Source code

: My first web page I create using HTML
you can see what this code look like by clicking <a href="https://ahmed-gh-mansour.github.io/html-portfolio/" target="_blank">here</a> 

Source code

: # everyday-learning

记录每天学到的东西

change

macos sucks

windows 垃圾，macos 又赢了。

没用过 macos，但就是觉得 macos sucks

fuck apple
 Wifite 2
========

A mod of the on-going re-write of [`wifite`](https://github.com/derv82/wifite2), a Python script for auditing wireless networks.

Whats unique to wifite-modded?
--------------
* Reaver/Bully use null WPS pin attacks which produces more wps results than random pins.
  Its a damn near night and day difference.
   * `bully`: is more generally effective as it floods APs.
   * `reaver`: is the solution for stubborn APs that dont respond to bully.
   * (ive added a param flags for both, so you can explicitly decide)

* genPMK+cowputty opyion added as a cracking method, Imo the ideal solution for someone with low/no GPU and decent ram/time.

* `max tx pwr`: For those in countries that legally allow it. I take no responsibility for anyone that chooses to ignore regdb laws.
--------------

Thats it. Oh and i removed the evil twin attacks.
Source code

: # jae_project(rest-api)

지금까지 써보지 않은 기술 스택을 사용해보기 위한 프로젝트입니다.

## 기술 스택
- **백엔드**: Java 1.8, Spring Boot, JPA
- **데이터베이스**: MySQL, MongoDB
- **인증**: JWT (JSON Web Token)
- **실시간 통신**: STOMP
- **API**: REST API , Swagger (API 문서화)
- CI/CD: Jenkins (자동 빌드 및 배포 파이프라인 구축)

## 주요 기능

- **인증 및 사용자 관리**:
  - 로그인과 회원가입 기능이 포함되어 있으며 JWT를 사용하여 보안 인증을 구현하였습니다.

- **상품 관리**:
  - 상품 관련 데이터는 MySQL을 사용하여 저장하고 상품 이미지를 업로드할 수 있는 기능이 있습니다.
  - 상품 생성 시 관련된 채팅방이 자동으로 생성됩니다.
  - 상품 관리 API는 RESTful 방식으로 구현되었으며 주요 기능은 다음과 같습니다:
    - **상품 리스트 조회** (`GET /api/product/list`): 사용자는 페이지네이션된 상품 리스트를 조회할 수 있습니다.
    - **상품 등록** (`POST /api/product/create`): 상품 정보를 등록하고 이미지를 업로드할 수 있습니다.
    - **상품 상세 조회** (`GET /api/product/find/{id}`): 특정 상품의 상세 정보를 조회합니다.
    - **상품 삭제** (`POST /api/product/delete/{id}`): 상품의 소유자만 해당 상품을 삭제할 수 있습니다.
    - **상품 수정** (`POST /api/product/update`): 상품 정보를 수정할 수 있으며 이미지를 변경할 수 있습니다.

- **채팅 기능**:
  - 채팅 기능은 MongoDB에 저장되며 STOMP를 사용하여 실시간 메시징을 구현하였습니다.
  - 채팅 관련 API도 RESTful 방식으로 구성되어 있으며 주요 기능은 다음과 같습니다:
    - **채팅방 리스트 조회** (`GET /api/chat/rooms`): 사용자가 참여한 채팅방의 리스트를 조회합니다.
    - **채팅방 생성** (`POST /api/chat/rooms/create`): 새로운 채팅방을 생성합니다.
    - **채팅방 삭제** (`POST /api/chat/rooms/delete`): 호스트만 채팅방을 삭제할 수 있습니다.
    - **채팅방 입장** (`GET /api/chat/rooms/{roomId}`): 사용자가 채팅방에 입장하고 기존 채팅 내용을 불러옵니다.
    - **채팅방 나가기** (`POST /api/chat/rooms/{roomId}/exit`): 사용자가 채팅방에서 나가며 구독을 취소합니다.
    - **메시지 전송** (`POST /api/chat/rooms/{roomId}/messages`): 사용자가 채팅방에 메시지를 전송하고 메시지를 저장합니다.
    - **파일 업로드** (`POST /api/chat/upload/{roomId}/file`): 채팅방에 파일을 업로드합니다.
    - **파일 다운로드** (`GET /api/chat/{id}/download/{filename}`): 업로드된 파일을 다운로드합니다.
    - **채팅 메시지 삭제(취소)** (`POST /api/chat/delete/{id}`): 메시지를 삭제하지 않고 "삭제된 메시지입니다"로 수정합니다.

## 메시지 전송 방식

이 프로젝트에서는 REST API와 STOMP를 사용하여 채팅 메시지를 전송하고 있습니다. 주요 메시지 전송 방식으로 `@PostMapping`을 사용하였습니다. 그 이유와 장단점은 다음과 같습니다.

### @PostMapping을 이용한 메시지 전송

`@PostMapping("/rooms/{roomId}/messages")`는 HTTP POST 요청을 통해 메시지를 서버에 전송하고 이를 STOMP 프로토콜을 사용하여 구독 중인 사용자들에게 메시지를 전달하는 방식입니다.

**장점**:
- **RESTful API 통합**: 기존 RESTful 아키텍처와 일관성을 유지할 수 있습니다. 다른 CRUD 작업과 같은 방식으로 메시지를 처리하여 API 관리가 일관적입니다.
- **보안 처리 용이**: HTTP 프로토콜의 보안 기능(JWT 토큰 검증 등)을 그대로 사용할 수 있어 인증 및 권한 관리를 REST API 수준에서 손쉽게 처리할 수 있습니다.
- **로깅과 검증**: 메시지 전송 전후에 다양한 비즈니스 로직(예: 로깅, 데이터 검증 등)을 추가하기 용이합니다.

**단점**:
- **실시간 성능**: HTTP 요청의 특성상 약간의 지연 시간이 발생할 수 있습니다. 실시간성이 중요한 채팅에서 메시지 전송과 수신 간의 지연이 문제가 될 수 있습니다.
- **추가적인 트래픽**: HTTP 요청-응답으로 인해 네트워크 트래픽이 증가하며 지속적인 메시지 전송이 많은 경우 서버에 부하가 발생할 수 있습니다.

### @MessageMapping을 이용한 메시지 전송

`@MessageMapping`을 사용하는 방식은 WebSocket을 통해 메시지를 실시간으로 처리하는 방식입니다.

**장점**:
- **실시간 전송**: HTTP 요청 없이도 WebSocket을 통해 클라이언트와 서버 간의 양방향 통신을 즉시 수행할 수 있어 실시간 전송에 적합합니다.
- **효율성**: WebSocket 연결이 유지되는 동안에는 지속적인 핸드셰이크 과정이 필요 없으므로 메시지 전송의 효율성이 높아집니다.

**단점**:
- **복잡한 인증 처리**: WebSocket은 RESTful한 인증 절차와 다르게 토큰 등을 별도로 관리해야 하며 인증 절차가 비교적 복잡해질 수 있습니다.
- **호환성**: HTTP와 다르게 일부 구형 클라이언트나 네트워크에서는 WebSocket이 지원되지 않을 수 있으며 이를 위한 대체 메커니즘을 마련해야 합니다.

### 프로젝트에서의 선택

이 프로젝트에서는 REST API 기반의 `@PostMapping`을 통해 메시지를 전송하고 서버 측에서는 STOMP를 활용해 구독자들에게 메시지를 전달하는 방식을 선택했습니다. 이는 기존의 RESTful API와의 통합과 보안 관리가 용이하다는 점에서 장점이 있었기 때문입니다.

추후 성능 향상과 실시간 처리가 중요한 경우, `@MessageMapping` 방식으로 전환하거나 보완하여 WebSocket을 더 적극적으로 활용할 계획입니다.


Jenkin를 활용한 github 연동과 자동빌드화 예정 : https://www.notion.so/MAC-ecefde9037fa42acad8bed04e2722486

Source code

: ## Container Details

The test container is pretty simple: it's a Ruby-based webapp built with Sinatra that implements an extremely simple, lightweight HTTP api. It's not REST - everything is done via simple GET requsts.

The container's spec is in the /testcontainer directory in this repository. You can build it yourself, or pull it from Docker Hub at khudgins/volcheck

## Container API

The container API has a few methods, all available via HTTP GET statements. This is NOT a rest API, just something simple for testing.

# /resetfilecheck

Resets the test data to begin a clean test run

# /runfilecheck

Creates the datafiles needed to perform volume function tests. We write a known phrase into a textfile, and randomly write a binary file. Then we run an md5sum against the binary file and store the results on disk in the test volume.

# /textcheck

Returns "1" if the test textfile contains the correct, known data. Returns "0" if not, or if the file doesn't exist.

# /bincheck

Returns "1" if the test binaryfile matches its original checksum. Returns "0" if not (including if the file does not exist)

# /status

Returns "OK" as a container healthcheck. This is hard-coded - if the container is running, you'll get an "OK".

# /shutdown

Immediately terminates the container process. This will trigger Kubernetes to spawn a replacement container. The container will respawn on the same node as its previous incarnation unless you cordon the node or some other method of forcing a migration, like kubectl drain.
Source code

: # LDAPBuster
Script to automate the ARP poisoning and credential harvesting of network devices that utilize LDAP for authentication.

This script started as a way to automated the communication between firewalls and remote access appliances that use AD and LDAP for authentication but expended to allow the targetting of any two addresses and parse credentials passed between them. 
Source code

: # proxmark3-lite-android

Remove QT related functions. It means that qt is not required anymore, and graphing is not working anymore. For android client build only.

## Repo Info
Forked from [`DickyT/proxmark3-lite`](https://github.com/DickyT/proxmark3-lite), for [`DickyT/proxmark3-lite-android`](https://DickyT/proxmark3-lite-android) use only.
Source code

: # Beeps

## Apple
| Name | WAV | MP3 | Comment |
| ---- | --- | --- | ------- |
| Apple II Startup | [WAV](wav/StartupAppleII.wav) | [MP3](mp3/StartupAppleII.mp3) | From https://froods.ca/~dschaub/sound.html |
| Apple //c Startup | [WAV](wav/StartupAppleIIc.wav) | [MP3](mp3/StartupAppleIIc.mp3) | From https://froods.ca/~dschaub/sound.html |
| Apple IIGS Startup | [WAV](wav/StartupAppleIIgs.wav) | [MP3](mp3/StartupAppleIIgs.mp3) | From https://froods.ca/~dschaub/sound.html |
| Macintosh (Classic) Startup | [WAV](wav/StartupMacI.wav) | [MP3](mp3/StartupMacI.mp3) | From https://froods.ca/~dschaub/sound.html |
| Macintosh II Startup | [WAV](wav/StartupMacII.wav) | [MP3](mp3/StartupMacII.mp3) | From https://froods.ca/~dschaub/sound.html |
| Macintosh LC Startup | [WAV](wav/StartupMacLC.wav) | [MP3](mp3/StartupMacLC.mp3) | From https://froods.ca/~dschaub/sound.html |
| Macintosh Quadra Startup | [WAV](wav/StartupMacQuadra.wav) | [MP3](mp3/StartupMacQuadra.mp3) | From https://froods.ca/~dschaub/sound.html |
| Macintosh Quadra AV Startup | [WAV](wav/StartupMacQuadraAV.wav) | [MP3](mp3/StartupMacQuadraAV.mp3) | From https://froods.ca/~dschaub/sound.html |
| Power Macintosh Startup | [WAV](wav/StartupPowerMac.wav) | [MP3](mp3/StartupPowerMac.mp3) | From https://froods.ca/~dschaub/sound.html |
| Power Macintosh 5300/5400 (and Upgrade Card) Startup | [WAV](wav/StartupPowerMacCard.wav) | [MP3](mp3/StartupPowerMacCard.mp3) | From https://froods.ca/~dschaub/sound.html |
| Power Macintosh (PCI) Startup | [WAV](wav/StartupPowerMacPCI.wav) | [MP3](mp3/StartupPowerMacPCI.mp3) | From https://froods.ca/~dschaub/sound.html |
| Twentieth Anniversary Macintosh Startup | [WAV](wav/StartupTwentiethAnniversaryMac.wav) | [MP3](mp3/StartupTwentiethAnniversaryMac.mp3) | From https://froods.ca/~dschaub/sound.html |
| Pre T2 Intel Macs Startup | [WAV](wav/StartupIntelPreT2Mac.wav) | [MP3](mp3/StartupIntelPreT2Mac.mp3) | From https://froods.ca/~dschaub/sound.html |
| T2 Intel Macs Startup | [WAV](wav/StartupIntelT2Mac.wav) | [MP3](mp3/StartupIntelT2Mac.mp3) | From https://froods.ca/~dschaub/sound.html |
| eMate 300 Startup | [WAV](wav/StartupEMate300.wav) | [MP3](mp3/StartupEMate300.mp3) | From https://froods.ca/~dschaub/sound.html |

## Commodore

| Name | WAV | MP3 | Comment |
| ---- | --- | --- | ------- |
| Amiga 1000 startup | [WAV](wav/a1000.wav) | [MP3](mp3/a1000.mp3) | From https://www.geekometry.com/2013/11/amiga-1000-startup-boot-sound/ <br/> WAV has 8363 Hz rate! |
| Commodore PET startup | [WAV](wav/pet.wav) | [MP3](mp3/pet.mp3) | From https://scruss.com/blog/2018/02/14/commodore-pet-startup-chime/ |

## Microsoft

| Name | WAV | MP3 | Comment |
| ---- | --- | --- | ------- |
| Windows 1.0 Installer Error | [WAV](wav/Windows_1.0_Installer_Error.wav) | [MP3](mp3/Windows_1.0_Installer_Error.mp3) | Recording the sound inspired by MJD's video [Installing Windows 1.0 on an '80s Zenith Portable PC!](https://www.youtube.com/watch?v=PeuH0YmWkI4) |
════
**Aim of the exercise:** Look above for the line containing "Jenkin를 활용한 github". Output from there through the line containing "The test container", exactly and inclusively.

**Task output:**
Jenkin를 활용한 github 연동과 자동빌드화 예정 : https://www.notion.so/MAC-ecefde9037fa42acad8bed04e2722486

Source code

: ## Container Details

The test container is pretty simple: it's a Ruby-based webapp built with Sinatra that implements an extremely simple, lightweight HTTP api. It's not REST - everything is done via simple GET requsts.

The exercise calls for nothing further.